Examples of worst case: Switch statement with 8 branches (only one "lane" does useful work at once), or an if-else statement where one ALU does a lot of work in one case, and the other 7 get almost full parallelism out of the other case but is very short. In this case, one ALU does almost all the work.
This comment was marked helpful 0 times.
Are processors smart enough not to execute a branch if none of the "lanes" need it? Otherwise it seems like worst case could be arbitrarily bad.
@mschervi: There's a critical point about this slide that I want to make, and it should be more clear once you write a bit of ISPC code in Assignment 1: The code on the right is a single sequential sequence of control. The variable x is meant to be single floating-point value (e.g., 'float x'). Now assume that this code might be the body of a loop with independent iterations, such as the forall loop I showed on slide 17. So let's say we're running this code for each element in an array 'A', and for each iteration of the loop x is initialized to A[i].
Now, we know we have SIMD execution capabilities on a processor and we'd like to make use of them to run faster. However, we have a program that's written against an abstraction where each iteration of the loop has it's own control flow. No notion of SIMD execution is present at the programming language level.
The problem at hand is how to map a program written against this abstraction onto the actual execution resources, which have constraints not exposed at the language level. (For example, the mapping would become trivial if if statements were not allowed in the language, forcing all iterations to have the same instruction sequence.)
On slide 33 I point out that the act of mapping such a program into an efficient SIMD implementation can be responsibility of a compiler or it could be the responsibility of the hardware itself (as in slide 34, and as you allude to in your comment about whether the processor is "smart enough" to perform this mapping intelligently).
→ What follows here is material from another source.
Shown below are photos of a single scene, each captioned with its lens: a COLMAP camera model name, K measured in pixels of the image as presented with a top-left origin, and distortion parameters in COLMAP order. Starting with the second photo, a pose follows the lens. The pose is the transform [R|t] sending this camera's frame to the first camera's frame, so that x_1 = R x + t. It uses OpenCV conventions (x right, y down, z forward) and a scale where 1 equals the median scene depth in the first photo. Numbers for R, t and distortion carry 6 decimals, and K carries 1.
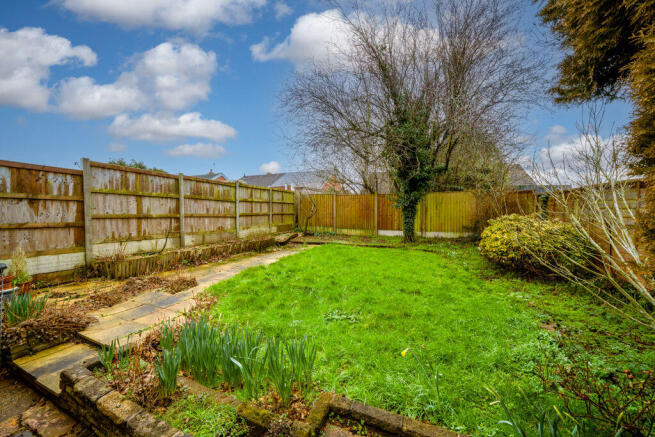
lens RADIAL K [[236.9, 0, 332.7], [0, 236.9, 218.6], [0, 0, 1]] dist [-0.001441, -0.000205]
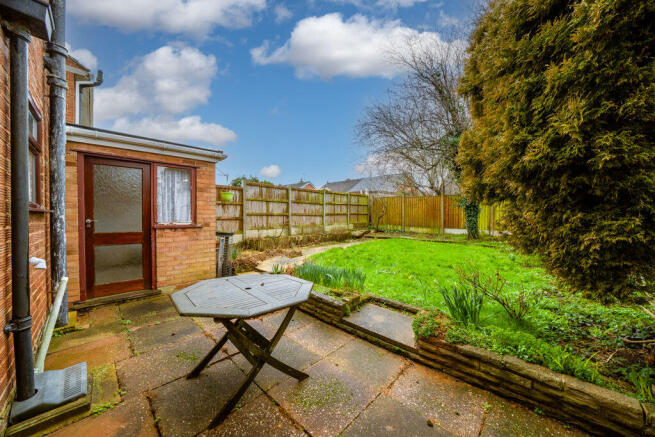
lens RADIAL K [[227.4, 0, 327.5], [0, 227.4, 218.5], [0, 0, 1]] dist [-0.000234, -0.000018]
pose [[0.937412, 0.004146, -0.348198, 0.072296], [-0.008157, 0.999916, -0.010056, 0.024864], [0.348128, 0.012267, 0.937367, -0.229072]]
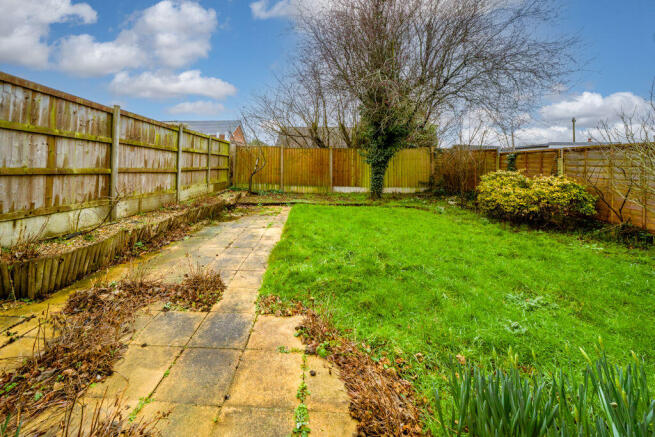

One example of the former case is the ISPC compiler. It emits SSE or AVX instructions into its compiled programs that generate lane masks, use the lane masks to prevent certain writes, and also generates code that handles the branching logic in the manner we discussed in class. The processor (e.g., the CPU in the case of ISPC) just executes the instructions it's told. There's no smarts needed. All the smarts are in the compiler.
If you really want to internalize what it means for a compiler to emit such code, you'll need to try doing it by hand once. That just happens to be the Program 4 extra credit on Assignment 1.
On the other side of the design spectrum, the compiler can be largely oblivious to SIMD capabilities of hardware, and most of the smarts can go into the hardware itself. To date, this has been the GPU-style way of doing things. Although we'll talk about GPUs in detail later in the course, here's a good way to think about it for now: The GPU will accept a mini-program written to process a single data item (e.g., you can think of the mini-program as a loop body) as well as a number of times the mini-program should be run. It's like the interface to the hardware itself is a foreach loop.
@mschervi: Probably not, though conditional execution is usually only used for short sequences. Depends on how it's implemented. ARM for example would still "run" through the instructions, as the idea is to avoid control flow entirely.
Can someone explain why is it that not all ALUs are doing useful work? So for this case, the ALUs in lanes 3, 5, 6, 7, 8 are not doing useful work? If that is so, is it because they run the computation for the 'true' case which is wasted in the end?
@kuity That is exactly right - the ALUs 3,5,6,7, and 8 all 'do work' that is discarded for the 'true' case.
@kayvonf Can you clarify a bit how GPU compilers are "largely oblivious to SIMD capabilities of hardware"? And how is GPU parallelism different from SIMD except the number of computing cores? From what I know, CUDA use the concept of "kernel", which is similar to "mini-program" we are talking about here. And the same kernel code is mapped on to many different CUDA cores. This seem to me very similar to SIMD, except NVIDIA GPUs usually have hundreds of CUDA cores.
Remember that in divergent execution, SIMD can actually be slower than regular serial execution if the compiler compiles for SIMD at a higher width than the hardware can handle. We saw this in Assignment 1. For example, let's say the vector width of the hardware is 2 and the compiler is using a width of 4. If the first 3 elements take 1 cycle and the last one takes 8, then we will be using 9 cycles on the first two elements and 9 cycles on the last two elements, because for the purposes of divergence, the width is 4, even if the hardware can only do 2 elements at a time. So, it takes 18 cycles this way. But if we did it sequentially, it would only take 11.